Passage —
▼
See Zyn Grammar Specification for complete documentation.


🔌 Frontend Integrations

Zyntax supports multiple language frontends through its TypedAST intermediate representation. Create your own programming language or integrate existing ones:

✅ Zyn - Create Your Own Language

Define a custom language with Zyn grammar and compile to native code:

# Write your language grammar (mylang.zyn)
# Then compile source files written in your language
zyntax compile --source program.mylang --grammar mylang.zyn --format zyn --run

# Or use interactive REPL to test your language
zyntax repl --grammar mylang.zyn

Output Targets:

Target Description
TypedAST JSON intermediate representation for tooling integration
Bytecode Portable .zbc format for distribution and caching
JIT Cranelift-powered just-in-time compilation
AOT LLVM-based ahead-of-time native executables

Status:Production-ready - Full compilation pipeline with REPL support

✅ Haxe Integration (via Reflaxe)

Compile Haxe code to native executables using the reflaxe.zyntax backend:

# Install dependencies
haxelib install reflaxe 4.0.0-beta
haxelib dev reflaxe.zyntax ./reflaxe.zyntax

# Compile Haxe to native
haxe -lib reflaxe.zyntax -main Main -D zyntax-output=out
zyntax compile out/*.json -o myprogram --run

Status: 🚧 In development - JSON AST generation complete, HIR conversion in progress

See Haxe Integration Guide for details.
▲
Aim of the task —
Please state what the frontend integrations text says the AOT output target is based on. You won't need the records that come next.

Saved data entries:
▼
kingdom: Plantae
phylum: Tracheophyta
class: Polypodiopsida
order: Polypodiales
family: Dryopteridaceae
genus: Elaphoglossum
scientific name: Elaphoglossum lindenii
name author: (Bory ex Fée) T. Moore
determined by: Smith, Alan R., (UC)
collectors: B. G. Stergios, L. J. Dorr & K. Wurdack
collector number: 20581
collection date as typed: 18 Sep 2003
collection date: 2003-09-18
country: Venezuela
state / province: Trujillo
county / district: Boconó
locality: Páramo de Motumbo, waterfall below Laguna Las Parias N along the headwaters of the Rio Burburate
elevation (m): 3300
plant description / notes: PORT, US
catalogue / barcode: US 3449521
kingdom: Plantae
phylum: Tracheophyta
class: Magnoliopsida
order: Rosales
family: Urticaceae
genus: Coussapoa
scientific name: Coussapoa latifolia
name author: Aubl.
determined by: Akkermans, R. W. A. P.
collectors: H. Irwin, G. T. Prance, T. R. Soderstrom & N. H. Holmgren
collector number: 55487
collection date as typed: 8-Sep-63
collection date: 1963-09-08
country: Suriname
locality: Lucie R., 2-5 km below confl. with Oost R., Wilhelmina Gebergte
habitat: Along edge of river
▲
Solution —
LLVM